10. Em 04.05.2021, o Plenário do Requerido deliberou, por unanimidade:
“(…) [C]oncordar com a proposta do Sr. Inspetor Judicial Coordenador Juiz Desembargador Dr. P. S. relativo à (…) relativamente à (…), de que não seja instaurado qualquer subsequente procedimento disciplinar, arquivando-se, pois, nessa parte a matéria dos autos, uma vez que não foram apurados quaisquer factos novos susceptíveis de revisão ou modificação da deliberação tomada pelo Plenário datada de 05.02.2019.
Mais foi deliberado por unanimidade acolher a proposta formulada no relatório apresentado pelo Exmo. Senhor Inspector Judicial Coordenador Juiz Desembargador Dr. P. S., solicitando-se ao Gabinete deste Conselho que elabore um estudo que, no âmbito do quadro do seu relacionamento institucional com o Instituto de Gestão Financeira e Equipamentos da Justiça, possam ser apreciadas e dilucidadas as temáticas relativas:
- À limitação ao mínimo indispensável dos tipos de distribuição no citius,
- À consagração concreta da natureza absolutamente excecional da distribuição de processos por atribuição e,
- À possibilidade de conferir igualmente ao citius ferramentas de gestão do sistema de justiça, sem incongruências e resultados dúbios” (cf. nota informativa disponível online no sítio electrónico do Requerido, em https://www.csm.org.pt/wp-content/uploads/2021/06/DELIBERACOES- PLENARIO-04-05-2021.pdf, documento que se dá por integralmente reproduzido).
11. Os documentos a que o Requerente pretende aceder não contêm informações susceptíveis de pôr em causa a reserva da intimidade da vida privada de pessoas singulares (cf. expediente apresentado pelo Requerido em envelope selado).
A prova dos factos fixados supra assenta no teor dos documentos juntos aos autos, conforme referido a respeito de cada facto.

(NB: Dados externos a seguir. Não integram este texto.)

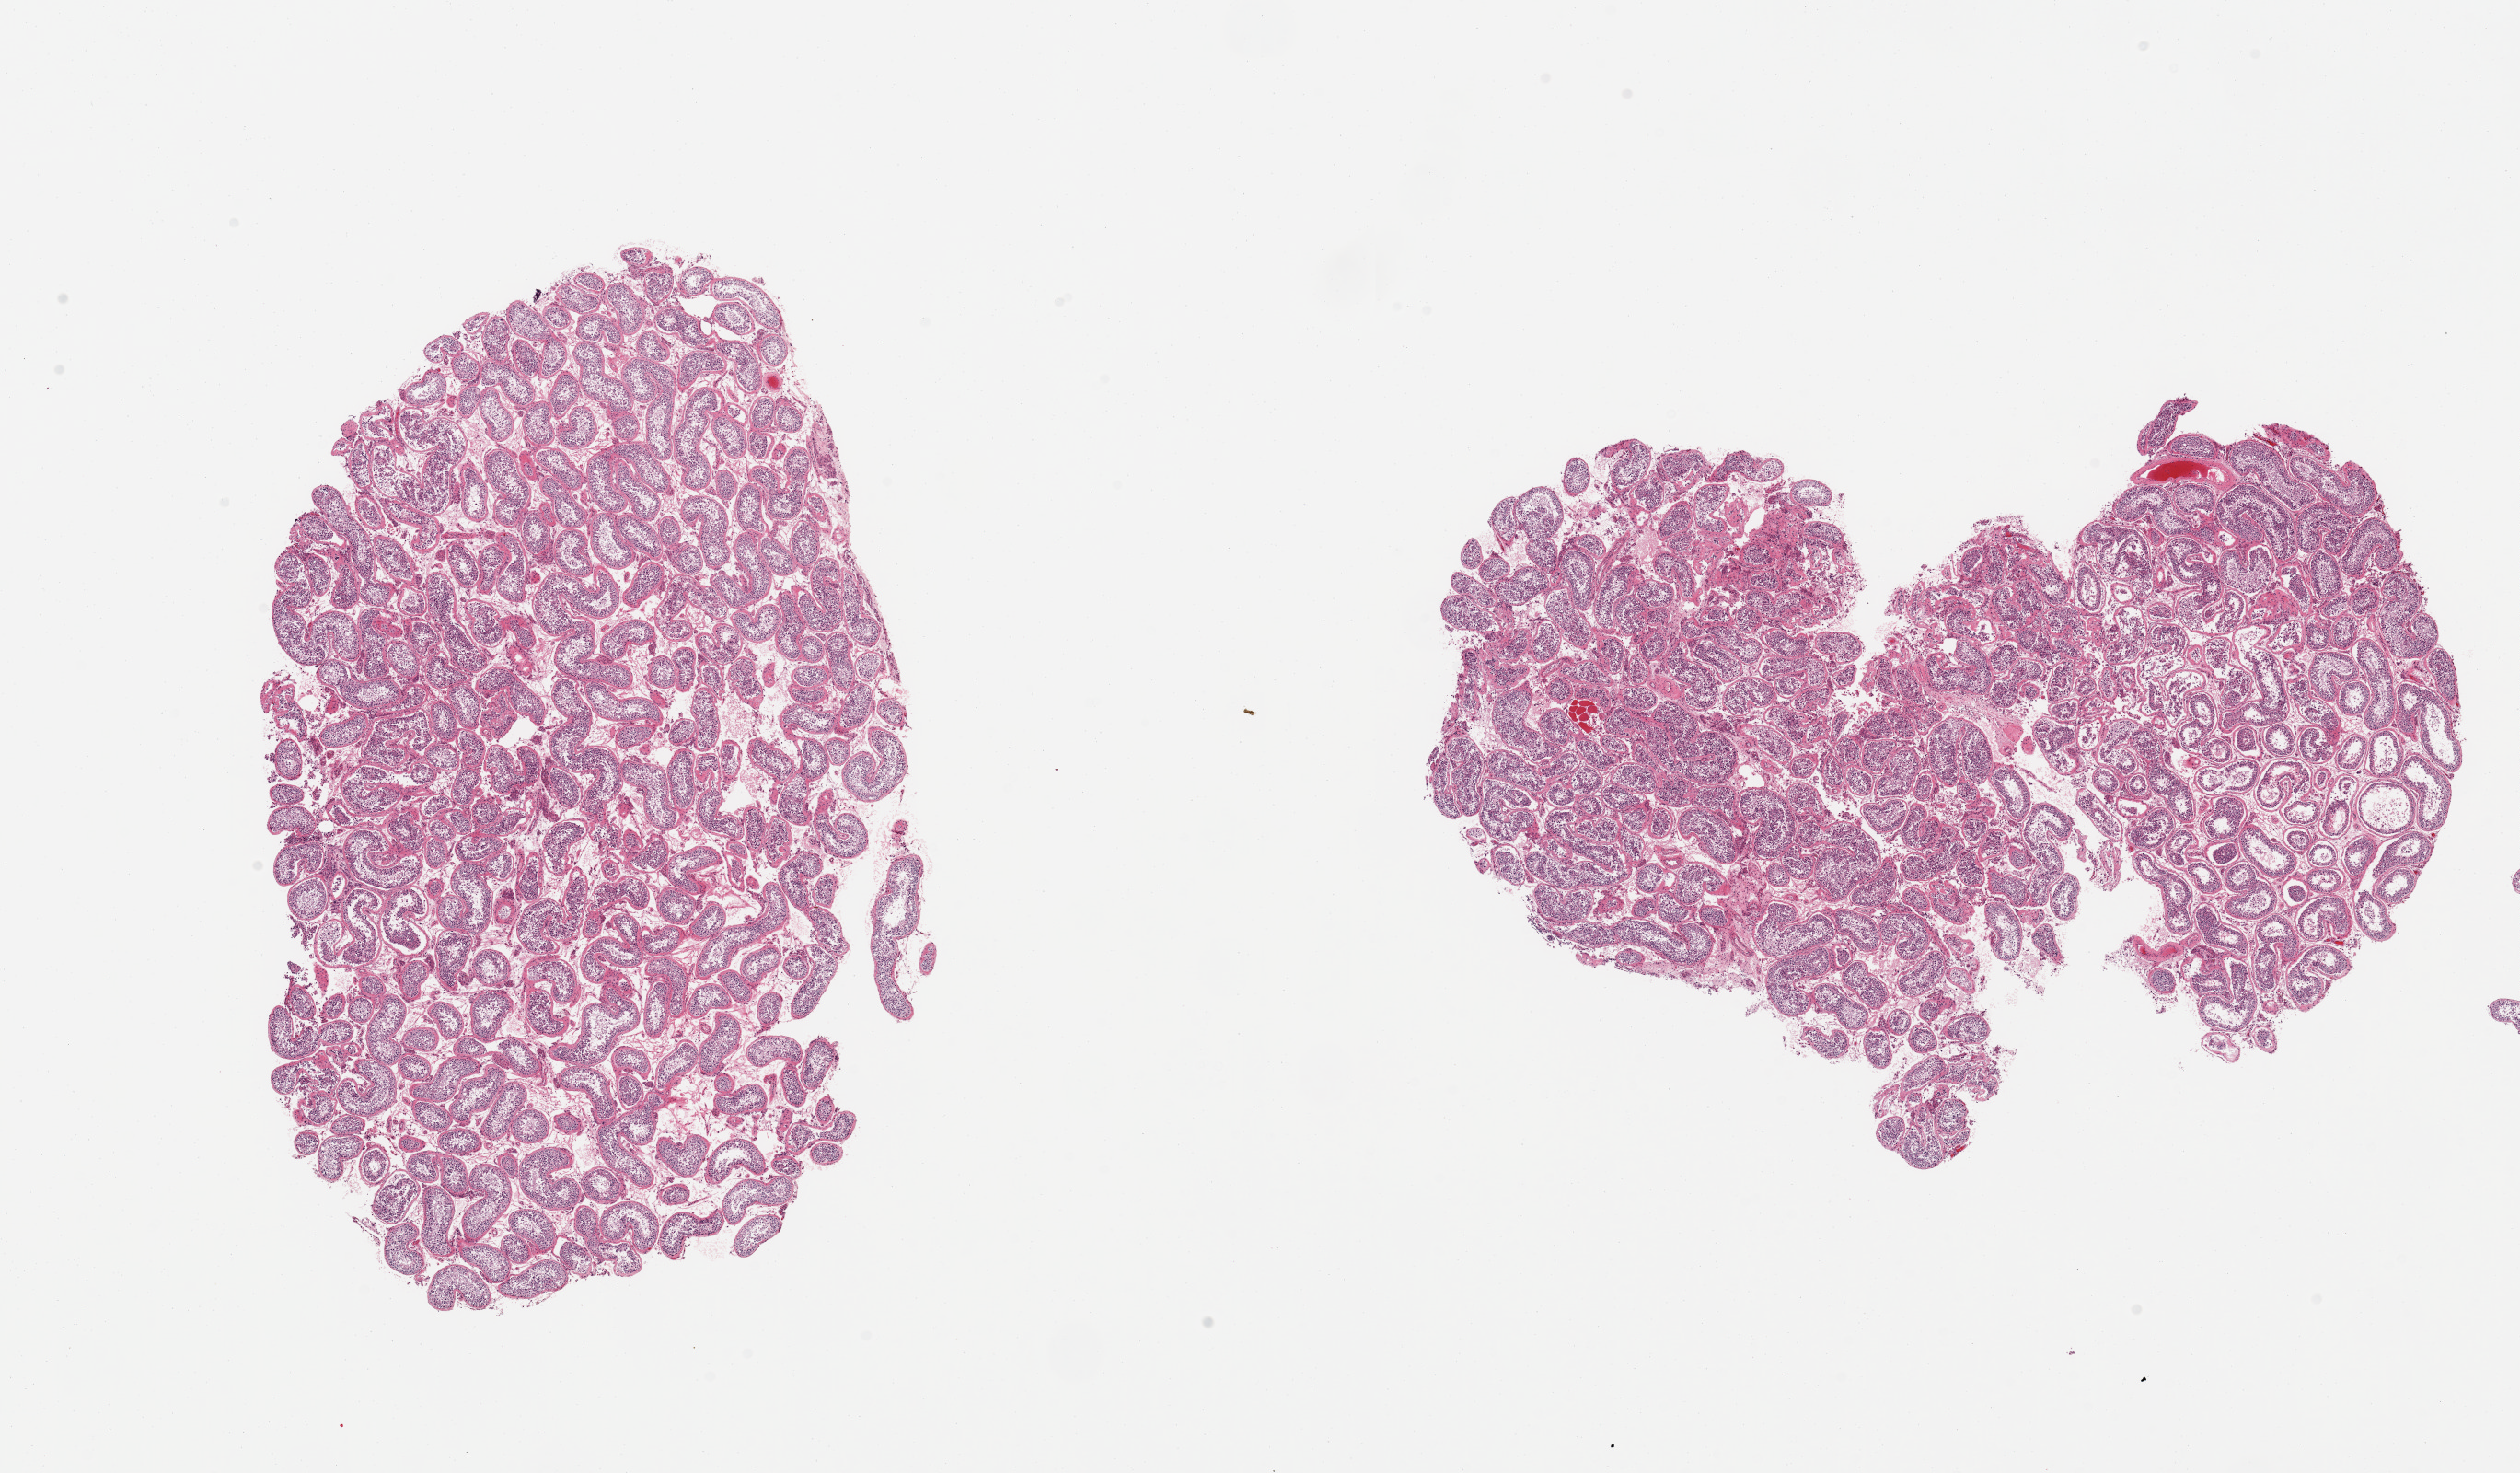
H&E whole-slide image — a low-resolution overview of the entire scanned area, about 21.7 x 12.7 mm; PAXgene-fixed, paraffin-embedded tissue; target tissue: testis; tissue donor sample.
Pathologist's review note for this sample: 2 pieces; spermatogenesis present but possibly reduced.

Nada mais foi provado com interesse para a decisão da causa.».
Apreciando o recurso,
i) Do erro de julgamento sobre a natureza não nominativa dos documentos cujo acesso foi requerido pelo Recorrido,
Alega, em suma, o Recorrente que: os documentos em questão contêm dados pessoais na acepção do RGDP e, por isso, têm natureza nominativa, como decorre da aplicação conjugada dos artigos 3º, nº 1, alínea b) da LADA e 4º, nº 1 do referido RGDP, entendimento que não é afastado de forma clara pelo tribunal recorrido ao afirmar que a documentação pretendida não configura um documento nominativo, em sentido próprio; o conceito de dados pessoais não depende da qualidade do respectivo titular, ou de ser “sensível” ou de “natureza íntima”, sendo que estes se reconduzem a uma categoria especial de dados pessoais com regime de protecção acrescida, nos termos dos artigos 4º, nºs 13 a 15, e 9º do RGDP; os direitos dos titulares dos dados pessoais decorrentes do RGDP são relativos a quaisquer dados pessoais susceptíveis de identificar ou permitir identificar um individuo; mal andou a sentença recorrida ao fazer uma aplicação restritiva do objecto e do âmbito de aplicação do RGPD, considerando estarem em causa dados pessoais relativos ao exercício de funções públicas e respeitantes a documentos que não contêm dados pessoais de natureza íntima, aos quais não seriam aplicáveis os princípios e os direitos dos titulares de dados pessoais, constantes no RGPD; o que fez ao arrepio da lei e do primado do direito da União Europeia, que impede o intérprete ou o legislador nacional de restringirem a aplicabilidade do RGDP.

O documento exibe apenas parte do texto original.